As I side note I assisted Meg and Joy a month or two ago when they were making this cute stop motion video and they were so professional even though they had to lie on the hard ground for 12+ hours. (Go here for the behind the scenes.)
Jordan: You interview a lot of amazing freelancers in the book. What was the biggest surprise or something you learned from some of the people you profiled?
Meg: In the book, it was important for us to share stories and experiences from freelancers from which readers could glean a different and key freelancing lesson. You learn something new from each of the interviews. For me, one of the best lessons was to include work in your portfolio that excites you, even if the work was self-initiated. It’s the best way to not get pigeon-holed into work that you don’t want to do anymore.
Joy: I don’t know that this was a total surprise but more like an absolute confirmation that if you want new opportunities, new clients, and new types of work, being pro-active and being a go-getter is absolutely the best way to accomplish your goals. Most great things don’t just come to you–you have to make them happen. Most of the freelancers we interview didn’t start off with dream clients or the exact type of work they eventually wanted, but they created self-initiated work for their portfolio, they took some jobs initially for very low rates, they approached companies they’ve always wanted to work for, and basically put out there what they wanted. With hard work and perseverance, they slowly started getting the jobs and clients they’ve always dreamt of.
Jordan: I like that you included “Positive attitude” as one of your nine qualities of a successful freelancer. Forgive this question for sounding too chipper, why do you think a positive attitude is so important?

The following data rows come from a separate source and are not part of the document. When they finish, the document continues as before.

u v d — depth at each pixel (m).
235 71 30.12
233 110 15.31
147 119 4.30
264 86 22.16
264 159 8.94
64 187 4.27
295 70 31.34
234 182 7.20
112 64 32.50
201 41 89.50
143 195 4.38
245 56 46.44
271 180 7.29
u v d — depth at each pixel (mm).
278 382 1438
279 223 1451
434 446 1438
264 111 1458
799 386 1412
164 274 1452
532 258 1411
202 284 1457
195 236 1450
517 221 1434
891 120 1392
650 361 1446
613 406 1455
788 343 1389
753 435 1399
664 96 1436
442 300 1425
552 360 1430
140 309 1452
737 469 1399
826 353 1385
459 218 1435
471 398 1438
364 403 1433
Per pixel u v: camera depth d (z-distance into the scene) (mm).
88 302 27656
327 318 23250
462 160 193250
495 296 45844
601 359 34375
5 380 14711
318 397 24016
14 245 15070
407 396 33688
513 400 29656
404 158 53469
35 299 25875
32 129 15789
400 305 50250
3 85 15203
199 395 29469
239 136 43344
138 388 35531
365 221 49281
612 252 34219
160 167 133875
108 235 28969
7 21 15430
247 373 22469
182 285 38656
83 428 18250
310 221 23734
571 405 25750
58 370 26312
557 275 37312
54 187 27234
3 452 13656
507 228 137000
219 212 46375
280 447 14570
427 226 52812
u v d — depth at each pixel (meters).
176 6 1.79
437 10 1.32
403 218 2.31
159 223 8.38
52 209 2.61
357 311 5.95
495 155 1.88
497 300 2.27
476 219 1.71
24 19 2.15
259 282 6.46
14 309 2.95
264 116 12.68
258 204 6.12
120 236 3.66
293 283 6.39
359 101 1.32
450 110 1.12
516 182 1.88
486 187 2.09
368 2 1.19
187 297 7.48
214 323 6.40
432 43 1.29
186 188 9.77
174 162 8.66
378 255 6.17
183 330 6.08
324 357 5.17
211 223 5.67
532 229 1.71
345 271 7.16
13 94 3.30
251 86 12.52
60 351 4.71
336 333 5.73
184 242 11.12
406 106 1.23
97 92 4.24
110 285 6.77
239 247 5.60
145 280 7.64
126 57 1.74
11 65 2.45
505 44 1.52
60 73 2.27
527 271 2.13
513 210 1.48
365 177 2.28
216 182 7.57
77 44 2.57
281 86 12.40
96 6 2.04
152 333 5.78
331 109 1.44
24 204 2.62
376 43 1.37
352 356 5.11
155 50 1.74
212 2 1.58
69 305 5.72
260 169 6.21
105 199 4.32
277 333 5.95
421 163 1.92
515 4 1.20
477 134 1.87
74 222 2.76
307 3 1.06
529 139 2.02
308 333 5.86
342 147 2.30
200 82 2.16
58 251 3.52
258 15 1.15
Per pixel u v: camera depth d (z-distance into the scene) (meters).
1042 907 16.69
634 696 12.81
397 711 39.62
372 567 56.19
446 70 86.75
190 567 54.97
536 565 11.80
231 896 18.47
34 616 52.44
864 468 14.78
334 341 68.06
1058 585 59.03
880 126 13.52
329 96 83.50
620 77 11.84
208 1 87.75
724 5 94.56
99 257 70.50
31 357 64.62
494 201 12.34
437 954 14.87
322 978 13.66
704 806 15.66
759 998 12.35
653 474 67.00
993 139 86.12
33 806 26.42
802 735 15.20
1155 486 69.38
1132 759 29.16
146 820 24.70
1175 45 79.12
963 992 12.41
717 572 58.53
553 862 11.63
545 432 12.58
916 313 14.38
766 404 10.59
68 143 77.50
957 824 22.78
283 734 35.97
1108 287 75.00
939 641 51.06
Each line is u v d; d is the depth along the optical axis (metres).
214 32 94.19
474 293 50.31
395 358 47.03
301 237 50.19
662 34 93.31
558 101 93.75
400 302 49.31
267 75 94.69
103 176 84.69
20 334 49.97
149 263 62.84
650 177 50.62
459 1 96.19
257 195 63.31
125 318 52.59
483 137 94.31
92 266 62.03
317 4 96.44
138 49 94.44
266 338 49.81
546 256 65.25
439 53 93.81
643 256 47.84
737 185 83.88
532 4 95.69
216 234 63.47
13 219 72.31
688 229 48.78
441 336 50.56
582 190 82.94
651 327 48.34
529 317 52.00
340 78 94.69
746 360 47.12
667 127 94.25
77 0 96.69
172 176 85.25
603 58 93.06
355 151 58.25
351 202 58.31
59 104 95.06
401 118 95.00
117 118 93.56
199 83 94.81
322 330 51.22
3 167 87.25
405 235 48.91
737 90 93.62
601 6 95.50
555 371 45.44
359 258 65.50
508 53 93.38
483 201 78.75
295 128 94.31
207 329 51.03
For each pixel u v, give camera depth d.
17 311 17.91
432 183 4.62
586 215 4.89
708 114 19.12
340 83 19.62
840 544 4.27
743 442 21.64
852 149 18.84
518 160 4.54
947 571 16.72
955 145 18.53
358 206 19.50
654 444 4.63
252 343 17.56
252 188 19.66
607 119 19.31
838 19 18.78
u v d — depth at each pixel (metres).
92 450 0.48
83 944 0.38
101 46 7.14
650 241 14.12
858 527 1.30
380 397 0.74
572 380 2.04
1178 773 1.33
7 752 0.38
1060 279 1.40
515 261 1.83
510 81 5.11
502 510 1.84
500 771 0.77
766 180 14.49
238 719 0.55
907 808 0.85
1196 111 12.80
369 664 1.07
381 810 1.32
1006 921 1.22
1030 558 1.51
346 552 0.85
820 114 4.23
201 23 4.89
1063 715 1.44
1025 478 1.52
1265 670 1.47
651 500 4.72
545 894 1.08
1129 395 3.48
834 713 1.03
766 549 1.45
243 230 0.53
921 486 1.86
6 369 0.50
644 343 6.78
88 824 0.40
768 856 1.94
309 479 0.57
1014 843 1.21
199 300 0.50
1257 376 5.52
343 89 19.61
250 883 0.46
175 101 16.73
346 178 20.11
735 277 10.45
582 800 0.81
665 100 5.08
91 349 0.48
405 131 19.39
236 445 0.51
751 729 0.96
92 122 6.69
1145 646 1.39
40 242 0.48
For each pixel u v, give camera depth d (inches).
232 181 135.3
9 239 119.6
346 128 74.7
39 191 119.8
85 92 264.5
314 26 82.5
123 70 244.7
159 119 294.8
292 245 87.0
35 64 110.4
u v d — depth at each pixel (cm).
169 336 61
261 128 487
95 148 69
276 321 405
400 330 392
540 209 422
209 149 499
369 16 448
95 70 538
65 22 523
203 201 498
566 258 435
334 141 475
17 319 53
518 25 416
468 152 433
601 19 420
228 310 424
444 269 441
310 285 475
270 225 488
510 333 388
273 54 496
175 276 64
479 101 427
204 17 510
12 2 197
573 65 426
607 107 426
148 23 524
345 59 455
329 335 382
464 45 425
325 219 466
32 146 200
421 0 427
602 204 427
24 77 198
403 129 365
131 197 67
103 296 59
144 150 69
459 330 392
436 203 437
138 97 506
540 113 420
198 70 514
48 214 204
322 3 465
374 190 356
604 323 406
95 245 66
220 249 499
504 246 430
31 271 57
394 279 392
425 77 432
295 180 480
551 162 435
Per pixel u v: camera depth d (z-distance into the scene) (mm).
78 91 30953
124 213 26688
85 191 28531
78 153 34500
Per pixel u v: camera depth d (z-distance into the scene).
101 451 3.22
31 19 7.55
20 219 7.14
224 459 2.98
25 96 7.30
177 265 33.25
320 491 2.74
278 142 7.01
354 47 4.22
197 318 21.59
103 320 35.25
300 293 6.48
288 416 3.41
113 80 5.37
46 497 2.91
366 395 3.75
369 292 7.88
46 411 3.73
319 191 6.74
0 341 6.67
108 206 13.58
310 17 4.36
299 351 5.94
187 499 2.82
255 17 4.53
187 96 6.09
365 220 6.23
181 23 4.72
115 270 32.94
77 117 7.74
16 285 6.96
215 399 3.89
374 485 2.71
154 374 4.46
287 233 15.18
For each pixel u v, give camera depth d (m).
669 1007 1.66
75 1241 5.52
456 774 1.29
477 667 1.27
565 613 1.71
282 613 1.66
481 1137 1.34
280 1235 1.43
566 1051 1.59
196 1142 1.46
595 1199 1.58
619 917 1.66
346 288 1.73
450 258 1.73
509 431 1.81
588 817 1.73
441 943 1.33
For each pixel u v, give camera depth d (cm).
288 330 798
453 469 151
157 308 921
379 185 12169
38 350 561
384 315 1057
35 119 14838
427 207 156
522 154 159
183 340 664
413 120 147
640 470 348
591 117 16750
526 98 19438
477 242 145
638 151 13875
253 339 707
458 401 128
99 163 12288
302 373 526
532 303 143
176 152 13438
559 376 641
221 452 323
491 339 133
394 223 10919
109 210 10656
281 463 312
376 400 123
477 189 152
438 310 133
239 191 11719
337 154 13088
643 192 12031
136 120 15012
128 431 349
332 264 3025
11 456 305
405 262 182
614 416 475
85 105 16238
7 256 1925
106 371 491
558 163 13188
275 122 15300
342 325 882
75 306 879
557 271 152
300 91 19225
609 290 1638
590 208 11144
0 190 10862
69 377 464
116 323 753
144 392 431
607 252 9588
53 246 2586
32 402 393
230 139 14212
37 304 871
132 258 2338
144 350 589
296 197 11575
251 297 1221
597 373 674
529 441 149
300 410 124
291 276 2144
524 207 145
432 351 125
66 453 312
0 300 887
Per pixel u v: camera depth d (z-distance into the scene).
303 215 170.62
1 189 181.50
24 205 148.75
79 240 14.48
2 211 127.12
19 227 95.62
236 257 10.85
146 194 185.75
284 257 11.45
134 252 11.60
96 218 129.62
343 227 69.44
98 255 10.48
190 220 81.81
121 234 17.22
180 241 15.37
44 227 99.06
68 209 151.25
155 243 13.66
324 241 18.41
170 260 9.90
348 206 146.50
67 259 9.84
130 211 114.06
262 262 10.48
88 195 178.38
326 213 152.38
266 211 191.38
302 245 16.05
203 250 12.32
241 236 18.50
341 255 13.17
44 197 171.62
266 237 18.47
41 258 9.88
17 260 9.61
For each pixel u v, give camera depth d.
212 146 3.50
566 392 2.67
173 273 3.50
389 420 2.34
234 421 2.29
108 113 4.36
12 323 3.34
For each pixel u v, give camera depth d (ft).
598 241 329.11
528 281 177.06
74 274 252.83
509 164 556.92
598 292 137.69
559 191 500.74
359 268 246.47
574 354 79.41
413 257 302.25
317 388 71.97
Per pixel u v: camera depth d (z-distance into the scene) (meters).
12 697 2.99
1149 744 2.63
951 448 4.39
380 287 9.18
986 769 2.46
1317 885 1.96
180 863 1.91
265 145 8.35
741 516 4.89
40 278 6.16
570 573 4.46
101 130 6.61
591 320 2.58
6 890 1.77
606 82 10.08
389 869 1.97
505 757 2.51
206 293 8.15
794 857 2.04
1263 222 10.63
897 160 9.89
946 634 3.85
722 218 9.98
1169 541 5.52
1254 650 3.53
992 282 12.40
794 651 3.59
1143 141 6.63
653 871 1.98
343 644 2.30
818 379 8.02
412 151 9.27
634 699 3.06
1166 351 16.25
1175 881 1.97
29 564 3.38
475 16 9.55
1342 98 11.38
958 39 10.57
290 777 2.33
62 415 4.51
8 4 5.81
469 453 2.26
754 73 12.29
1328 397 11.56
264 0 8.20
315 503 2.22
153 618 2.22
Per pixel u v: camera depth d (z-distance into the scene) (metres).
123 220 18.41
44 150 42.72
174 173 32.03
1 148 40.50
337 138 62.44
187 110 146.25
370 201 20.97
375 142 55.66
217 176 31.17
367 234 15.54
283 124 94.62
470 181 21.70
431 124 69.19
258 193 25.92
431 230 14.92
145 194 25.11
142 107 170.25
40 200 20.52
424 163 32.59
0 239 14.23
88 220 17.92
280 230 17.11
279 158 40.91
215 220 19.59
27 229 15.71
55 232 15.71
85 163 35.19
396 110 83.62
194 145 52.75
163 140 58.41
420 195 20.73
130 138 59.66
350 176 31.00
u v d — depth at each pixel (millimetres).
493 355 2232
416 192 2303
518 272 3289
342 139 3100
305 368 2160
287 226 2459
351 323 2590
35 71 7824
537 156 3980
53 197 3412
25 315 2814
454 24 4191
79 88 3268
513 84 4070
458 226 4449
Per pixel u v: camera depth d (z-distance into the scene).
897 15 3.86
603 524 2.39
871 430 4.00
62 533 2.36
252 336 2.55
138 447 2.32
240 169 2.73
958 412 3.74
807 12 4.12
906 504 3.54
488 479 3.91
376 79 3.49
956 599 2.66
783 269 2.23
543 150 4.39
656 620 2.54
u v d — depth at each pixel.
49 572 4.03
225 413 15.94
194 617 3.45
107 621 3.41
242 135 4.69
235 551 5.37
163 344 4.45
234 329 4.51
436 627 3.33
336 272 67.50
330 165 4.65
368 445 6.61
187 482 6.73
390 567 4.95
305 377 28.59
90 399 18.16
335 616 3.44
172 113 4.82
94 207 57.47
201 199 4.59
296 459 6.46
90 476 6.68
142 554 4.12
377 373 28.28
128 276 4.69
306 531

Joy: A positive attitude is everything. As a freelancer, you get work by convincing others that your work and skills (and ultimately you) are worth hiring for a project. Clients (and people in general) respond far better to positive people because who wants to be around (or working with) a Debbie Downer? Also, a positive attitude doesn’t mean you need to be uber happy all the time. It’s more about being able to stay positive even when some projects or clients aren’t your favorite, when thing aren’t going as planned, and being able to make the best out of any situation.
Jordan: I know you have a whole chapter devoted to balancing personal life with freelance career. What are your biggest tips for accomplishing that?
Joy: Scheduling and being organized is key. While one of the best parts of being a freelancer is having the flexibility to work during any hours you choose, being organized and keeping a schedule of your work and personal life really helps to define the two more clearly. That way, you decide what hours you are devoting to your work and at what point your work is “done” for the day and your personal life takes priority. Also, when you schedule personal events into your flexible work day (lunch with a friend, a trip to your hair stylist, etc.), staying organized and keeping to your plans makes it such that you can get that personal time away from the work day.
Meg: I think it’s important to note that giving yourself personal time can really help your freelance career–the time away will help you jump back into your work recharged.